The task: Retype word for word the lines of the data below, from the first to the one bearing "1: (993, 231, 3.25)", with that one included.

Supplied material:
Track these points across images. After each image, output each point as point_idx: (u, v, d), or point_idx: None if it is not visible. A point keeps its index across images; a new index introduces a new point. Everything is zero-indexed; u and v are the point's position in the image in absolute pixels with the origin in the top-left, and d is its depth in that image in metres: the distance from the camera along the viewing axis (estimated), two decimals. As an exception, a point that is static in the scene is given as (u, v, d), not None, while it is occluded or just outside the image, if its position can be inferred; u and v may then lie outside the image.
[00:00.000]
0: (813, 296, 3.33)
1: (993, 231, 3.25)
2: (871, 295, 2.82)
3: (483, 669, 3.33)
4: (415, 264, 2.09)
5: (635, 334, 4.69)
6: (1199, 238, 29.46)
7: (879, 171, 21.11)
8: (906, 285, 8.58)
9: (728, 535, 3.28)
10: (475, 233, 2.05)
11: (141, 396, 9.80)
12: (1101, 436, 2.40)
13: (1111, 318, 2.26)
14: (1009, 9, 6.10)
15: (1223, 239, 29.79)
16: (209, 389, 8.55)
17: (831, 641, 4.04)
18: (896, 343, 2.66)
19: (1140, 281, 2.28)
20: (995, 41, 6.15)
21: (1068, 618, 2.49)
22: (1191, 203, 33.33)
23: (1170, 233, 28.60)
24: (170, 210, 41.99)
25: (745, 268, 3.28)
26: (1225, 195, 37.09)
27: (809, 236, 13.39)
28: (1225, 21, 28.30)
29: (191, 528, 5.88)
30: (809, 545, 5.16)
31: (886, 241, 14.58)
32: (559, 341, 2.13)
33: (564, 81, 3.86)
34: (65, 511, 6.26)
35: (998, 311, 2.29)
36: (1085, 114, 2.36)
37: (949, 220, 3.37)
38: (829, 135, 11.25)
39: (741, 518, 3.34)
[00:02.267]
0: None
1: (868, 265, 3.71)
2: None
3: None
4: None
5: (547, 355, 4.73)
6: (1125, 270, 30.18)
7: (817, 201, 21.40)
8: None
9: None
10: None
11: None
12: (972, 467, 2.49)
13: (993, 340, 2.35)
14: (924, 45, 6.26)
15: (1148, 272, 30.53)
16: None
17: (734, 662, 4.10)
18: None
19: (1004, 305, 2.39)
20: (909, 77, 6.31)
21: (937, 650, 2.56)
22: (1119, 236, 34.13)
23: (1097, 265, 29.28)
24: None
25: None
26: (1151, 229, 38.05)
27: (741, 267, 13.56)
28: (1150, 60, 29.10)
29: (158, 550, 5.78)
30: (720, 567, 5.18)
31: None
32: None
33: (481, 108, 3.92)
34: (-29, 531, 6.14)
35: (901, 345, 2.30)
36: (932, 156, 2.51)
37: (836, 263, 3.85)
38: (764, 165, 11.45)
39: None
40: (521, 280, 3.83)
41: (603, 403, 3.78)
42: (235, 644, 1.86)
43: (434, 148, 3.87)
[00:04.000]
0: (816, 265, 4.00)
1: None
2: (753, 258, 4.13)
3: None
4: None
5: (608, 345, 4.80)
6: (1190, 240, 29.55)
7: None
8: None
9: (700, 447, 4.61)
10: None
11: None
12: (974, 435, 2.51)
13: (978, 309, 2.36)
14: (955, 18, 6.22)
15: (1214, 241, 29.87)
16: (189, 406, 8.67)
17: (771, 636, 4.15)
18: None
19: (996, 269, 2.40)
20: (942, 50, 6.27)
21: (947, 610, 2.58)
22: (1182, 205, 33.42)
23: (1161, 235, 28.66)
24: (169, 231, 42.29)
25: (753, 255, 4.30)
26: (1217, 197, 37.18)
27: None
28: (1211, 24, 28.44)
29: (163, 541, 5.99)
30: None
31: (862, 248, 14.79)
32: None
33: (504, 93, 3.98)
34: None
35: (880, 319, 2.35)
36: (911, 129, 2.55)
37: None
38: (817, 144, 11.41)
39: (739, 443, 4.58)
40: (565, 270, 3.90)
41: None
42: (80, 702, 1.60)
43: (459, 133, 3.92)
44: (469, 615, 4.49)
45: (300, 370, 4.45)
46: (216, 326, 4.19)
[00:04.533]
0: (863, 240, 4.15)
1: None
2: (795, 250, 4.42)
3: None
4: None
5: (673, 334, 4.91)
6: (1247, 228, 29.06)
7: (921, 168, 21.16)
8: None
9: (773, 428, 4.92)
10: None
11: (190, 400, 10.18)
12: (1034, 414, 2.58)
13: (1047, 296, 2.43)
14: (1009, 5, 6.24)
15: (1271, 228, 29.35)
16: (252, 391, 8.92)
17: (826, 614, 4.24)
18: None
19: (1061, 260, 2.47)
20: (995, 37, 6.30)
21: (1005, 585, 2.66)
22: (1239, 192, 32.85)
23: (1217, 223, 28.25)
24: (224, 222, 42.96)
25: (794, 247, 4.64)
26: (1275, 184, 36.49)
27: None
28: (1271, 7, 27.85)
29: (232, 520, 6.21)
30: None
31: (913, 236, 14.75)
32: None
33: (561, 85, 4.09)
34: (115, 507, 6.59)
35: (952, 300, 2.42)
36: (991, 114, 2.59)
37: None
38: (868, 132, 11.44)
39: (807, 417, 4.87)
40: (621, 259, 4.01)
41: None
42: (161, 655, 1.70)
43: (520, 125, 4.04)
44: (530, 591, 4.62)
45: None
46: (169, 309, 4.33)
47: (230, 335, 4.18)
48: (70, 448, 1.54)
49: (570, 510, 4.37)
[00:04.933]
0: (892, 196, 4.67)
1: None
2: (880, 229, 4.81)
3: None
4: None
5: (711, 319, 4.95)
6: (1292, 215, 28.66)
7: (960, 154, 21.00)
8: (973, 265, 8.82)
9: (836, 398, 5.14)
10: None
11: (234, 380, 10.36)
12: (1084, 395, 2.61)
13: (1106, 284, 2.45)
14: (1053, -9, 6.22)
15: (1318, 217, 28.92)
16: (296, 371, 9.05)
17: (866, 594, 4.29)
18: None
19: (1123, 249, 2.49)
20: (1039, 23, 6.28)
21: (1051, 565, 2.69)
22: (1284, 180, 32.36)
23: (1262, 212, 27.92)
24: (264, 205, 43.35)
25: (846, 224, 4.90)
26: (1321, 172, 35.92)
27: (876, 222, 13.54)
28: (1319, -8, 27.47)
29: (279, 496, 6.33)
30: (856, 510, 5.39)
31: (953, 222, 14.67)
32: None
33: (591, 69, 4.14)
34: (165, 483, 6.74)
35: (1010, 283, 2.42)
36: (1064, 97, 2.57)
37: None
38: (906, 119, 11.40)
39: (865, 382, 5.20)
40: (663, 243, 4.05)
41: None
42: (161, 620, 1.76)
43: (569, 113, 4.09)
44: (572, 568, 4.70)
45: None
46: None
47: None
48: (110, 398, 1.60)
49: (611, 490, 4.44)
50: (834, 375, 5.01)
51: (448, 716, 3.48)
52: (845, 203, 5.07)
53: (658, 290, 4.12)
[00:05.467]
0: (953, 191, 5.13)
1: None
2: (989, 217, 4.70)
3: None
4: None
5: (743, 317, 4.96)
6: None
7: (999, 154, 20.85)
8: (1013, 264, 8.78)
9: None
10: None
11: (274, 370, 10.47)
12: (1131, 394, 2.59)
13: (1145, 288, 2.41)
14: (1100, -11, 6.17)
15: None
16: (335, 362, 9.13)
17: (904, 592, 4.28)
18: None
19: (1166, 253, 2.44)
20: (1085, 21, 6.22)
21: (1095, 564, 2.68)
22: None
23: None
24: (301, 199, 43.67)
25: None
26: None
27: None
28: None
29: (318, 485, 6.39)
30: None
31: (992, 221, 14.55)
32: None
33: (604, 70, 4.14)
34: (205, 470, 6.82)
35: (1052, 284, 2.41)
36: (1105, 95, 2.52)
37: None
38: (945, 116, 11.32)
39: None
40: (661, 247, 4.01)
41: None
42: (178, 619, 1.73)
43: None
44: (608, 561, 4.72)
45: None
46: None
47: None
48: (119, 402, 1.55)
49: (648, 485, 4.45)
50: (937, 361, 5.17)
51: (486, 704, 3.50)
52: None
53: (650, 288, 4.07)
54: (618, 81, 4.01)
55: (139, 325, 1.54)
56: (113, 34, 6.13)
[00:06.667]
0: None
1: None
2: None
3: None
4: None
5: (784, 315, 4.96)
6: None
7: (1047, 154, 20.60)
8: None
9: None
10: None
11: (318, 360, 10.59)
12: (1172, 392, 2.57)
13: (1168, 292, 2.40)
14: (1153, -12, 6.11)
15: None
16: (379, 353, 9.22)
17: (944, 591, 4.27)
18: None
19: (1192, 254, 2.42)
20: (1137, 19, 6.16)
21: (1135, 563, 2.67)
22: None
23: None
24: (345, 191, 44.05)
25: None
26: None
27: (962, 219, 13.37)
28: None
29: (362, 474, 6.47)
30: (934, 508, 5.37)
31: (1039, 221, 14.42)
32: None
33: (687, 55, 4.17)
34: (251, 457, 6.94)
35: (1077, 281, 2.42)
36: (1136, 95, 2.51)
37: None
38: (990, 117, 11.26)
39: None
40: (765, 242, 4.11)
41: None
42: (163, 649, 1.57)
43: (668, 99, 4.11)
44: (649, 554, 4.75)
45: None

Output for this task:
Track these points across images. After each image, output each point as point_idx: (u, v, d), or point_idx: None if it is not visible. A point keeps its index across images; a new index introduces a new point. Everything is zero-indexed; u and v are the point's position in the image in absolute pixels with the origin in the top-left, and d is its depth in that image in metres: the distance from the camera along the viewing axis (estimated), two decimals. As an exception, a point that is static in the scene is given as (u, v, d), not None, while it is occluded or just outside the image, if its position can be inferred; u and v may then lie outside the image.
[00:00.000]
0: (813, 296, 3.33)
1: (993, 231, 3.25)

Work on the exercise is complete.